The second reading of the fee limits bill offers a chance to reflect on where we are now and where we should go next.
We urgently need positive government and sector action to align disparate university policy so that it works for all stakeholders, enabling universities to play our part in regional growth.
Machinery and opportunity
David Willetts recently made the case for universities to change departmental hands in order to capitalise on science and research investment and to restore a ministerial brief for universities. He makes an important point – universities are currently being pulled in too many directions, with too many contrasting government narratives to be able to successfully deliver on the skills agenda for which they are so well placed.
We know that government can see the value of universities to the skills agenda but more coherent policymaking on universities is necessary. Policy thinking has been creative regardless of any judgments – such as the suggestion 50 universities are needed in cold spots to support levelling up.
Also, universities can do more to reflect and align current policy to support our students and communities. The skills agenda, equality of opportunity risk register (EORR), the Lifelong Loan Entitlement (LLE), and the delivery of educational gains are all place-based concepts which could be operationalised coherently.

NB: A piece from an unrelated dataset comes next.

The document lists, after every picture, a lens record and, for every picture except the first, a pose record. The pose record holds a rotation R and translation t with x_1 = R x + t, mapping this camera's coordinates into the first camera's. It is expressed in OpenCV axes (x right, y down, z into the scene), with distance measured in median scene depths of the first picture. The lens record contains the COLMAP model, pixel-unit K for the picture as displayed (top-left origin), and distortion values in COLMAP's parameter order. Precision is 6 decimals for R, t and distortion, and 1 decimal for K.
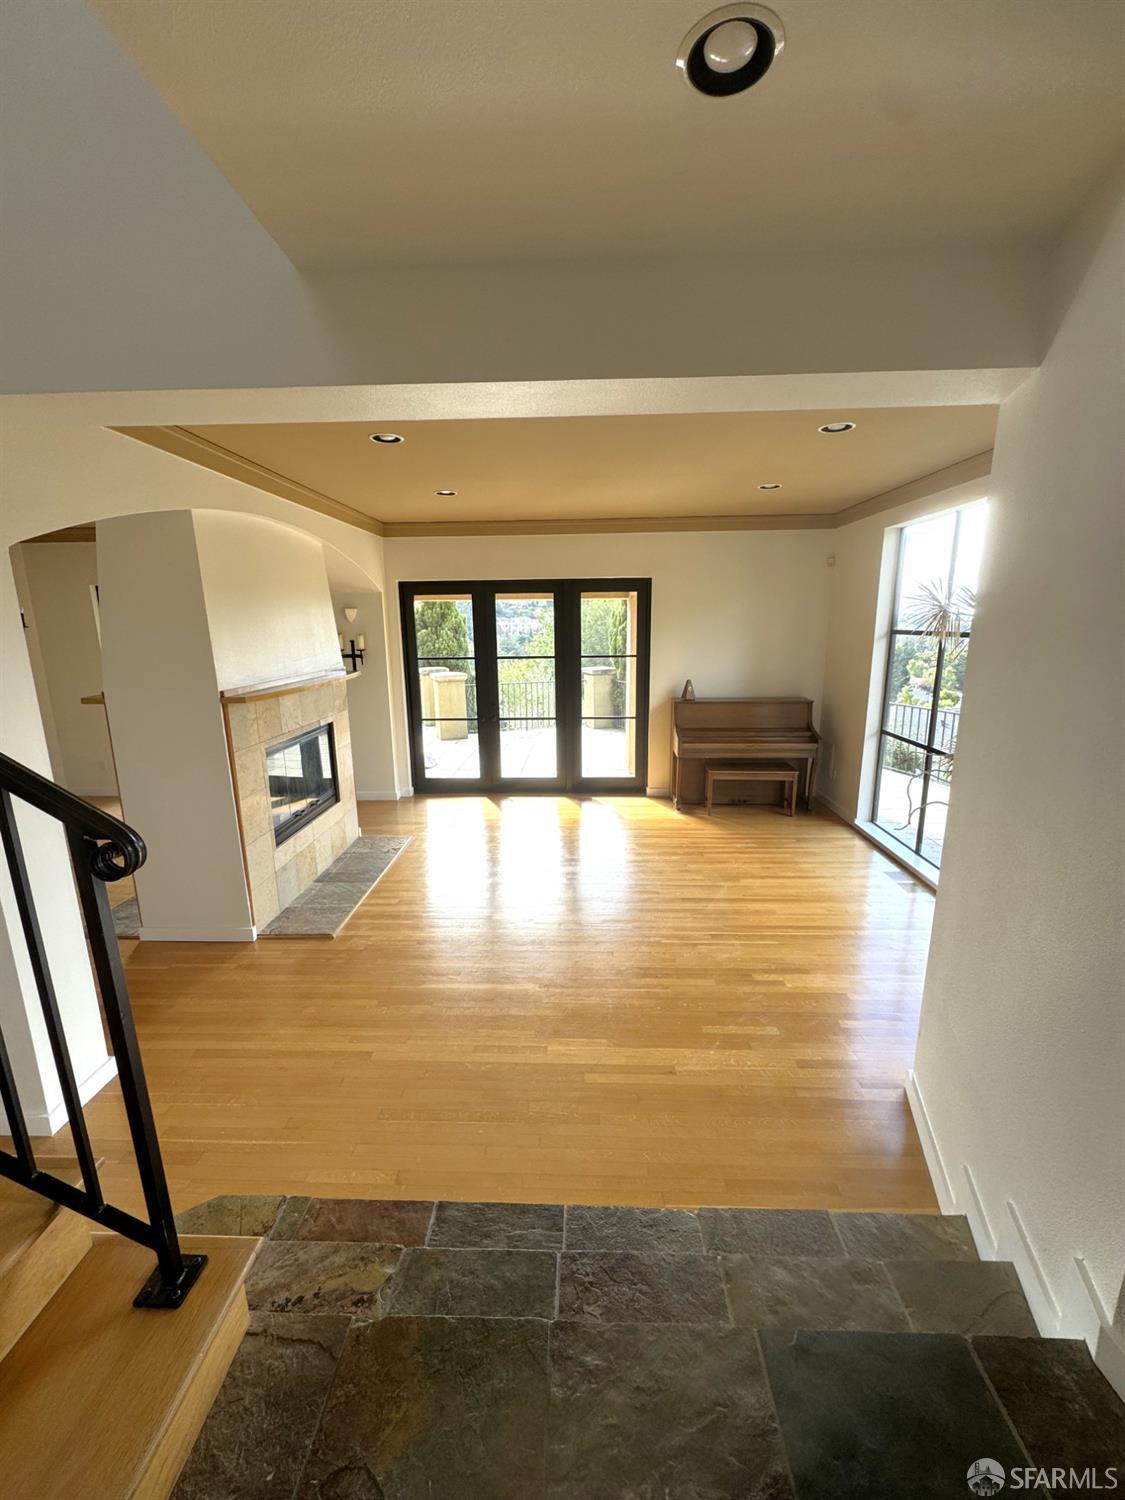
lens RADIAL K [[597.5, 0, 559.4], [0, 597.5, 748.8], [0, 0, 1]] dist [0.003447, 0.000183]
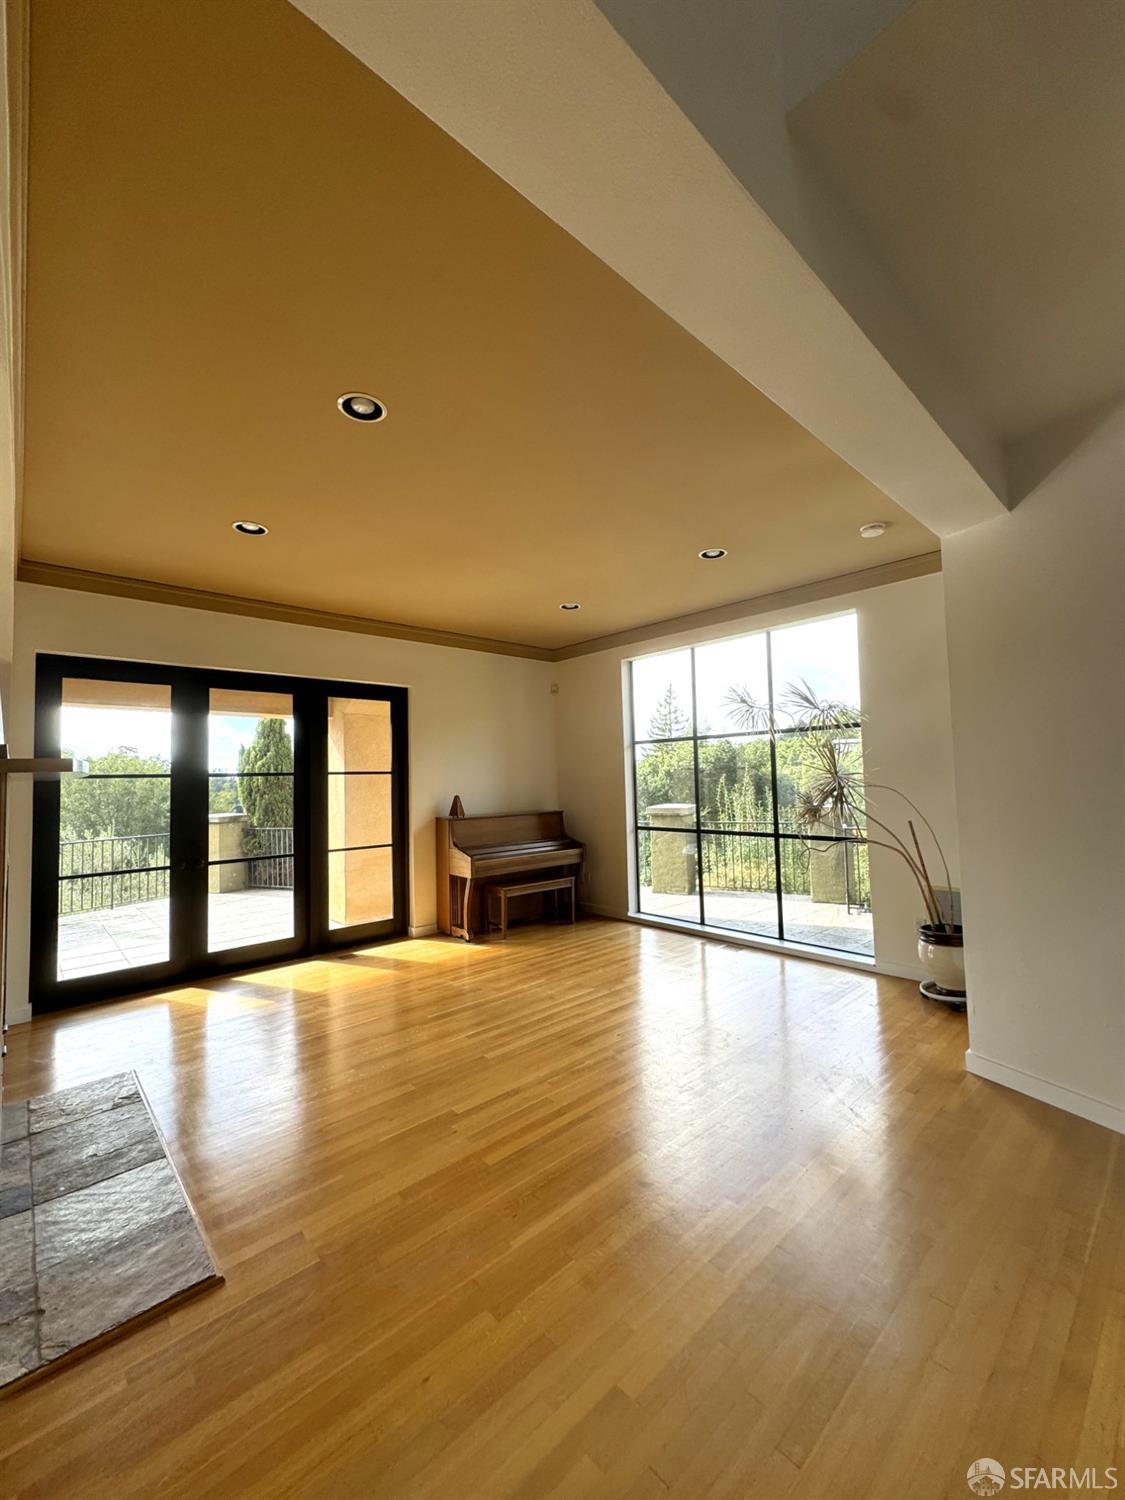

As part of our Teaching Excellence Framework (TEF) submission, we offered new ways of thinking about how individual “educational gains” can be translated into collective”‘educational gains” for our locality. This reflection has led to greater collaboration across different parts of the university – business engagement, research and community engagement alongside our learning and teaching colleagues.
Opening the doors
We see the LLE as a next step to greater collaboration and the EORR as a mechanism to support the development of flexible learning to widen access that address regional education needs. The LLE is one – and significant – way to open the doors to greater partnership working with business to deliver local economic growth.
At Staffordshire University we have developed microcredentials and are participating in the Higher Education Short Course trial because we know different types of access points into higher education will upskill and transform our local area. We have ambitious plans to do more that delivers higher level skills for our region.
We know that businesses want to work with providers to deliver flexible learning. One seeming success of the Higher Education Short Course trial was the ability for universities and business to get around the table, outside of the existing apprenticeship arrangements, and identify short- and medium-term business needs, which will have a longer-term pay off, and co-create an academic offer.
Lack of demand
Unfortunately to date, uptake and learner appetite for 12-14 week “short” courses remains weak. Employers and learners tell us that 12-14 weeks is not “short”. There is more to do here to make sure that legislation incentivises innovative approaches.
Labour’s call to broaden the apprenticeship levy to a wider skills levy seems sensible to explore – although we acknowledge the funding landscape here makes changes to the existing levy complex.
The size and delivery mode of the offer is also important and the minimum of 30 credits to trigger a loan drawdown may remain too inflexible to incentivise completion of these qualifications.
We believe that a hybrid approach to modular learning is important so that local learners can benefit from campus facilities, academic expertise and exposure to a variety of pedagogical approaches. Providers may want to explore how different sizes and shapes of learning work for business and for learners. The phrase “evaluation, evaluation, evaluation” rings true here as part of our investment to increase equality of opportunity.
Unfortunately, the OfS’ B3 conditions of registration may also inadvertently dampen the government’s efforts to deliver on the skills agenda. Responses to policy may remain risk averse response rather than spur innovation in thinking on how to make flexible modular learning work for learners and for business to drive regional economic growth.
Policy here must be joined up to ensure regulation of quality for traditional course structures doesn’t negatively affect government attempts to incentivise universities to develop new and flexible higher education routes. It makes sense now that if we want to “level up” regionally we break down those traditional silos within universities which operate on separate policy agendas – business engagement, learning and teaching, research and innovation and community engagement – to make the skills agenda work.
The roll out of the Lifelong Loan Entitlement is still a few years away. To really capitalise on this, we need government to better acknowledge that universities are key to the skills agenda and that we need positive policymaking to enable us to work across all areas of the university to help deliver economic growth.
Positive policymaking for universities to innovate modular delivery, coupled with robust evaluation, will lead to a better understanding of what works, why and how, so that providers can respond with evidence that delivers economic growth.